Doesn't that sound like E? And what an odd, random comfort to find in the words of a long-dead Stoic philosopher a vivid feeling of my brother's ways and values. Yet another way to find him at my shoulder. As we go forward into 2018 I hope you too cherish good hopes and the love of your friends.

Monday, August 14, 2017

good traveling weather: nine


Hey everybody - Andree here.
It's been nine years today since E took off for the other shore.  I don't know about you guys, but I still miss him in a very immediate fashion - that is, I keep wanting to tell him things, show him things.
He's a little farther away than a phone call now.  But I call on his presence often when I have something I want to share with him.  In fact, yesterday I ran away to Seattle to visit the Henry Art Gallery.  There I stopped a while in the Skyspace by James Turrell, on a quiet overcast day, faced with the infinite possibilities of the life remaining and the life to come. 
I felt E very near.
As if - if I were to squint sideways - he'd be spacebombing me just like in the photo.

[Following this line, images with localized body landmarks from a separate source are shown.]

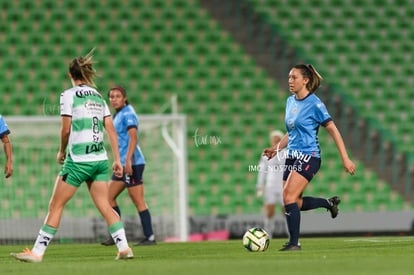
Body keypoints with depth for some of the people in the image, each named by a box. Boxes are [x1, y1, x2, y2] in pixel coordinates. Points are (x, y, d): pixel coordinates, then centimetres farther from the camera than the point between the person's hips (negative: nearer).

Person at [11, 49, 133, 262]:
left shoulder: (69, 94, -4)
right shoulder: (98, 96, 13)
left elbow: (66, 129, -7)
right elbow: (111, 130, 10)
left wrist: (62, 152, 10)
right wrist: (117, 159, 11)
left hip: (78, 160, -5)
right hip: (100, 159, 5)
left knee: (55, 206, 1)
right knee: (105, 206, 9)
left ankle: (37, 252, 2)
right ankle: (124, 248, 0)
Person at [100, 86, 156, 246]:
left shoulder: (127, 114, -10)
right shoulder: (118, 115, 18)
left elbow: (133, 138, -20)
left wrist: (128, 160, -27)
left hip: (132, 163, -10)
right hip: (122, 163, 10)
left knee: (138, 201, -8)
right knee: (109, 197, 9)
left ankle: (150, 237, -5)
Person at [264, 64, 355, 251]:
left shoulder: (314, 104, -11)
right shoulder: (290, 102, 12)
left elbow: (333, 130, -9)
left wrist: (345, 159, -12)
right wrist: (277, 148, 11)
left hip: (308, 156, -8)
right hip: (292, 156, 8)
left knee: (289, 197, -18)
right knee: (294, 203, 7)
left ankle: (294, 243, -11)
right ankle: (329, 203, 30)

It is a desperate hurt to have lost him.  But the remedy to it lies in all of us. We bear it together, and we continue to soothe and enjoy the mess and the wonder of our lives together here.  And we keep before our eyes the fine adventures yet to had, when we pile into another house very far indeed from here, and hear E's voice say "Hey."

Sunday, January 1, 2017

raise your glass


Andrée here with a picture saying a thousand words -
words like "still missing E" and "hope" and "celebrate."  Raise your glass to Erik, to everyone you miss, everyone you love.
Raise it also to yourself.
Happy 2017.

Sunday, August 14, 2016

eight

this was from art

The sky
Is a suspended blue ocean.
The stars are the fish
That swim.

The planets are the white whales
I sometimes hitch a ride on,

And the sun and all light
Have forever fused themselves
Into my heart and upon my skin.

There is only one rule
On this Wild Playground,

For every sign Hafiz has ever seen
Reads the same.

They all say,
"Have fun, my dear; my dear, have fun,
In the Beloved's Divine
Game,

O, in the Beloved's
Wonderful Game."
--
"A Suspended Blue Ocean," Hafiz
 
 
(Andree here.) Today marks eight years since Erik flew away to be a bigger part of the Wonderful Game.  (Someday I plan to ask him what happened when David Bowie and Prince showed up.)
While I was thinking about those eight years, and all the directions the world has spun in the meantime, I was reminded that the number eight on its side is the infinity symbol - right, right. How many infinities?  All the ways we have each missed him, all the depths and colors of our sorrows; all the things that have changed in each of us as a result; all the hopes, plans, joys we've each cautiously built in the wake, knowing now (if we didn't before) how very precious it is to have them. 
It still seems to me as though E left yesterday, and I won't lie to you: I'm not over that, nor do I expect to be in this lifetime.  But I know E, and I know he was all about the plans, the fun of good work, the joy. 
So today I'm going to ask you about your own joys, and I look forward to the happiness of hearing about your own glimpses of the Wonderful Game - glimpses that bring you closer to E.